Estoy en una ciudad turca de vacaciones, pero me ha salido un trabajillo de fotografía. Espero a la modelo en la calle, cargado con la cámara. Llevo una camiseta marrón desgastada por el sol y un ridículo bañador turquesa al que se le han roto las gomas y se me cae de vez en cuando, enseñando el culo. Es lioso controlar la cámara y estar tirando del bañador a la vez. Ella es una joven morena de pelo largo con los ojos muy pintados, una famosa instagramer turca anclada en el pasado. O quizá es su look.
Entramos a un estudio donde me presentan a Amadou, el producer que me han asignado, que habla español. Es un chaval joven a la moda española, con el pelo rapado dejando una moña de flequillo elevado en la parte superior de la cabeza, cuerpo atlético y pantalones elásticos ceñidos. La modelo no para de hacer poses como las de las postales de las artistas, mientras suenan los flashes y yo hago equilibrios con mi huidizo bañador. Resulta difícil organizarse, pues cuando me descuido un poco, unos locutores de doblaje aprovechan el estudio para hacer su trabajo delante de un micrófono. Lo curioso es que no graban nada, sino que van doblando la película, que se proyecta al lado, mientras los espectadores la ven, en directo.
Cuando acabo mi trabajo me asomo a ver la sala de proyecciones. Es espectacular. Una especie de corral de paredes de barro enjalbegadas hace tiempo, techo de carrizo lleno de arañas y las vigas de madera vistas. El público está sentado en palos irregulares que van de pared a pared, encastrados en ellas. El suelo es de tierra mezclada con paja y cagadas de gallinas.
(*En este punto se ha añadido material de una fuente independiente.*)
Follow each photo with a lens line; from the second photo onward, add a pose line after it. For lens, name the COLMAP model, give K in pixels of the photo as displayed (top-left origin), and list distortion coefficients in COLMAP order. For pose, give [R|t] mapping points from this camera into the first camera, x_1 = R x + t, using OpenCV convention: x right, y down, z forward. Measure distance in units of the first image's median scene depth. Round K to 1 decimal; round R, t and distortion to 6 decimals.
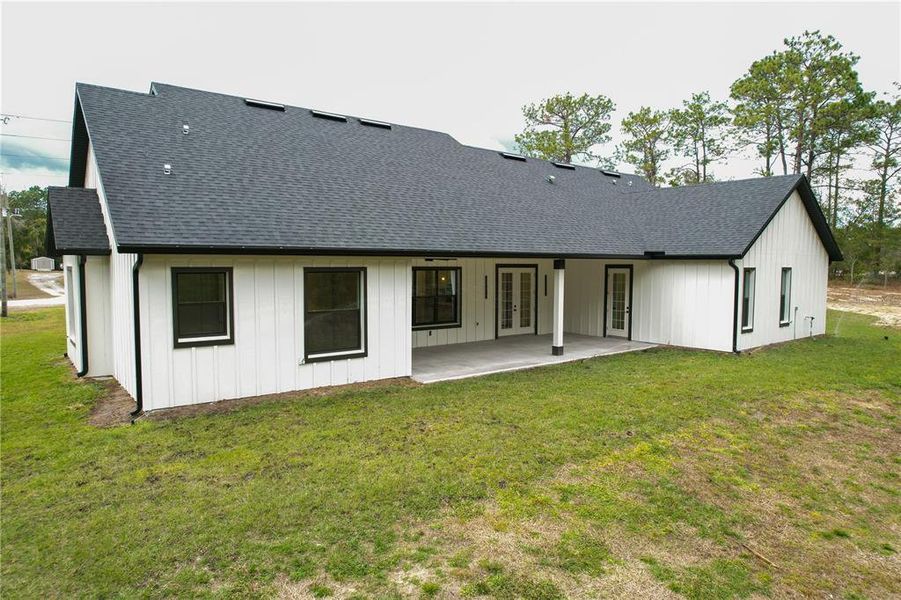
lens RADIAL K [[557.6, 0, 450.5], [0, 557.6, 300.0], [0, 0, 1]] dist [-0.058749, 0.000110]
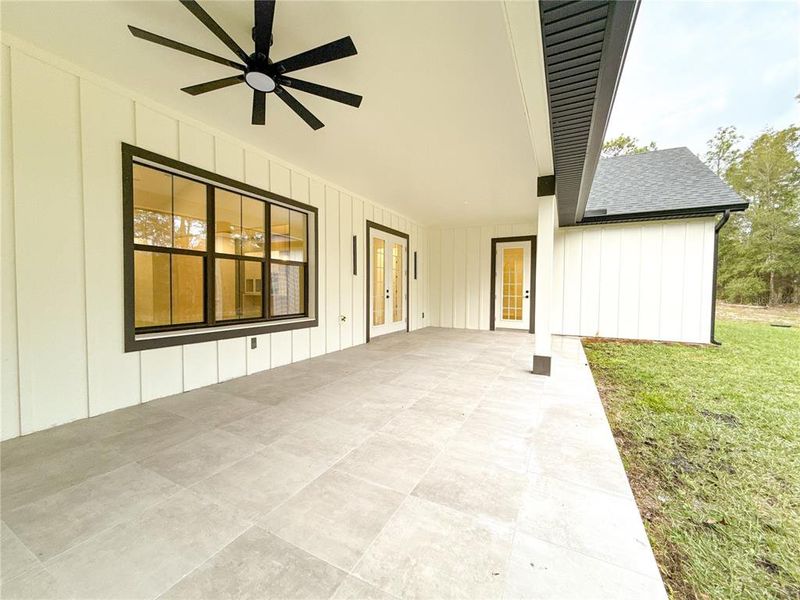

Literalmente, es un gallinero.
Sentados están José Luis y Mari Carmen (¿cómo podían perderse una peli del Oeste?). Yo les comento medio en broma imperialista que los turcos están en otro momento en la historia del cine. Aunque pueden verse algunos adelantos como ladrillos huecos con cemento en algunos tramos de las paredes y alguna ventana de aluminio de esas que nosotros usábamos hace cuarenta años.
Les hago una señal y salimos a la calle. Es una plaza que parece copiada de la de Bolaños en los años setenta, con esas farolas modernistas tan bonitas y tan deterioradas, y los aligustres con las copas recortadas, incluso un carrillo como el del monico donde venden chuches. Nos gustaría tomarnos unas cañas, pero Amadou no sale. Tendré que ir a buscarlo. La pareja espera en un banco.
Entre el barullo fiestero lo veo pelando la pava con la modelo y una amiga. Salimos a la plaza. La pareja se ha pirado. Amadou dice que tiene gusa moviendo la mano sobre su tableteada barriga. Me lleva a un extraño lugar donde la gente baila, mal, como en los viejos guateques, una música árabe con guitarras eléctricas a lo senegalés y batería. Es una especie de hall de hotel con cortinas brillantes rojas. La gente deja un pasillo central para poder pasar a una especie de supermercado, por donde nosotros pasamos. En el súper, cojo unos pequeños panes ácimos y un filete para hacerme un bocata. Tengo que hacer una cola interminable. He perdido de vista al moñas y tengo dificultades para pagar.
Es que para pagar hay una especie de máquina de autopago que yo no entiendo. Veo a un empleado con mandil y le pido ayuda. Le da a un botón naranja iluminado y sale un gran seta jugosa y caliente, que meto en mi bocata. La gente que va detrás de mí se impacienta y empieza a colarse. How much, how much... repito sin cesar, golpeando con el puño derecho la palma de la otra mano, hasta despertarme.